Watching your kids grow up is both beautiful and painful
I’m rooting for the fading cycles. Because when they are gone, I think I’m going to feel very empty. Growing up and watching your children grow up is the most beautiful painful experience. They come into this world yours. They need you for life, love, and maybe to surreptitiously scour ebay for the exact cat Beanie Baby that they couldn’t bear to lose but did.
They need you to sneak them an extra rainbow sprinkle cookie. A note in their lunchbox, love mommy. To cuddle watching Fox and Hound for the 142nd time. To bake the special cupcakes. To order the pizza. Schlepp here and there and back here again. Test for their vocab quizzes. Listen to them chant the their bar mitzvah portion. Cheer your ever loving head off at their baseball games. Or sit silently, anxiously biting your nails. Edit the college essay. Meet the girlfriend. Wave goodbye.

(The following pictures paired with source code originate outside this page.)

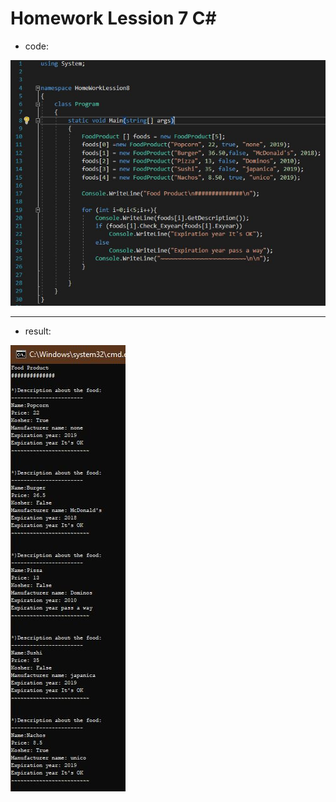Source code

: # Homework Lession 7 C#

* code:


![picture](https://github.com/ORELxD/CSharp/blob/master/HomeWorkLession7/C%231.JPG)


***
* result:


![picture](https://github.com/ORELxD/CSharp/blob/master/HomeWorkLession7/C%23.JPG)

I might cry. I feel the sadness well. Could be the hormones! Could be. Or maybe I’m just feeling both full and empty. My grandma always said, getting older wasn’t for wusses. I believed her. She was a tough talking, no-nonsense broad with a shock of red hair and a mouth to match.
She’d tell me, in no uncertain terms, that the weight looked good on me and was actually better for my health, then she’d poke at my boys till they giggled and dish out bowls of chocolate ice cream for everyone. Life, she’d say, is for living.
Getting older brings some changes, not all desirable
She’s right, of course (She always was). But getting older brings change. Not all of it pretty. Still, it’s better than the alternative. Another thing Grandma was fond of saying. I really miss her. And those younger wonder years where my boys were little, my father alive to torture me, and both my body and metabolism operated with a little more kick.
Instead, I am now more than a half century old. Lucky enough to have smart and sassy children growing into adults who have their own fascinating thoughts and ideas. A husband who has weathered a million storms and still stands by my side. True friends who understand and love me. Boundaries to say no to things I don’t want to do. And gratitude for almost everything – the sun on my face, the light of the moon in a night sky, a double scoop of coffee Oreo ice cream.
Turns out, the scale is not always in balance. Life is filled with ups and downs, and we’ve just got to stomach them all.